At one point, a fan known only as “Scott” joined the band on the small stage for an impromptu version of “Butanaway,” playing backup harmonica to Popper.
“Every time I think I have something original, some young punk comes along,” Popper crowed after the duet.
What began as an after-school project known as The Blues Band practicing in Popper’s garage in Princeton, N.J., quickly became today’s rock phenomenon.
From its humble roots, Blues Traveler gained its long-awaited recognition on the American pop charts in 1994 when its breakthrough fourth album Four went multiplatinum with the help of chart-topping singles “Runaround” and “Hook.”
The band’s latest album Straight on `Till Morning, received mixed reviews from critics, but nearly all agree the band’s true forte is live performance.
Touring an average of 250 days a year, the band’s affinity for longimprovisations and impromptu jams made it a hit on the road, especially at smaller college venues such as GW.
Cementing Blues Traveler’s place among mainstream audiences, Popper founded the H.O.R.D.E. (Horizons of Rock Developing Everywhere) festival in 1992 along with the heads of several other alternative rock bands.
With Blues Traveler headlining all but one tour in 1997, the festival, which brought together hundreds of acts from across the nation, became a favorite summer staple for concertgoers.
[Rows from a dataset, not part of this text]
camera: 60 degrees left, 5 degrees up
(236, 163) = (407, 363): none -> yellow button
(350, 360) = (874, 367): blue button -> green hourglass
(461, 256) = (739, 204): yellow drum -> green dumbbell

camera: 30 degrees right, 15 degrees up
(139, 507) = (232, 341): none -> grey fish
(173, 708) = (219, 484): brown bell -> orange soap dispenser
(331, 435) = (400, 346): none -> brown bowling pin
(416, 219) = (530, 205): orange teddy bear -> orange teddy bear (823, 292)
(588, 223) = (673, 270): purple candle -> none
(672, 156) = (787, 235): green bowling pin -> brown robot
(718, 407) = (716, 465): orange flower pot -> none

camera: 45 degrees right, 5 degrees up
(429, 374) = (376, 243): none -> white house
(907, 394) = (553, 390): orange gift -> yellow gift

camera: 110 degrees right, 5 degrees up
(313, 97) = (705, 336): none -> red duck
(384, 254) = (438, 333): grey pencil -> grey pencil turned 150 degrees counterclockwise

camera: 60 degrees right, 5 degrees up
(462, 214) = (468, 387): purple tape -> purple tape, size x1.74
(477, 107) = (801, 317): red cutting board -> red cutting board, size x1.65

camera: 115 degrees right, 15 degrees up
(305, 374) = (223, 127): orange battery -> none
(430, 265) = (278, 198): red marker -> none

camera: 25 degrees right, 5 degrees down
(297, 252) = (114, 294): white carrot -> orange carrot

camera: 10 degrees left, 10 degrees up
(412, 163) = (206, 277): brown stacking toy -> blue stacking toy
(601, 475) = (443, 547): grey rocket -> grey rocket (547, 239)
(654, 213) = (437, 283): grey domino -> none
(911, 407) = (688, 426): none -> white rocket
GW was the fourth stop on the band’s 11-show tour, which includes several other campus venues.
Move-in for the show, coordinated by the GW Program Board, began at 7:30 a.m. Wednesday, as 15-wheeler semi-trucks hauling the band’s cumbersome light and sound equipment were unloaded by PB members.
Eric Hall, PB concert co-chair, and a staff of 35 students assisted Blues Traveler roadies in assembling the equipment and transforming the gym floor into a working stage, complete with spotlights and an extensive sound system.
“Basically we just did a lot of moving things around . boxes, barricades, spotlights, a lot of grunt work,” said PB crew member Lee Lubarsky. “I thought it would be more glamorous, but it was still fun.”
Overall, Hall said the marathon of manual labor went smoothly.
“We’ve never done something so big,” he said. “It was cool to see it all come together.”
The PB crew attended the show for free, but the students were responsible for manning the backstage area and performing various behind-the-scenes tasks.
Hall’s team met weekly for the past month and a half to ensure perfect execution of both the move-in and the post-show set deconstruction that lasted into the early hours of the morning.
“It was a lot of work for a great show,” said PB Concert Chair P.J. Rosenberg.
Freshman Ryan Cordell has seen Blues Traveler three times before, but that didn’t diminish his enthusiasm for Wednesday night’s show.
“There should be more shows on campus like this,” Cordell said.
When asked to confirm rumors that the Dave Matthews Band will be visiting the Smith Center for Homecoming, Student Association President Carrie Potter only smiled.
“It’s going to be a really big act, but I can’t say exactly who,” Potter said.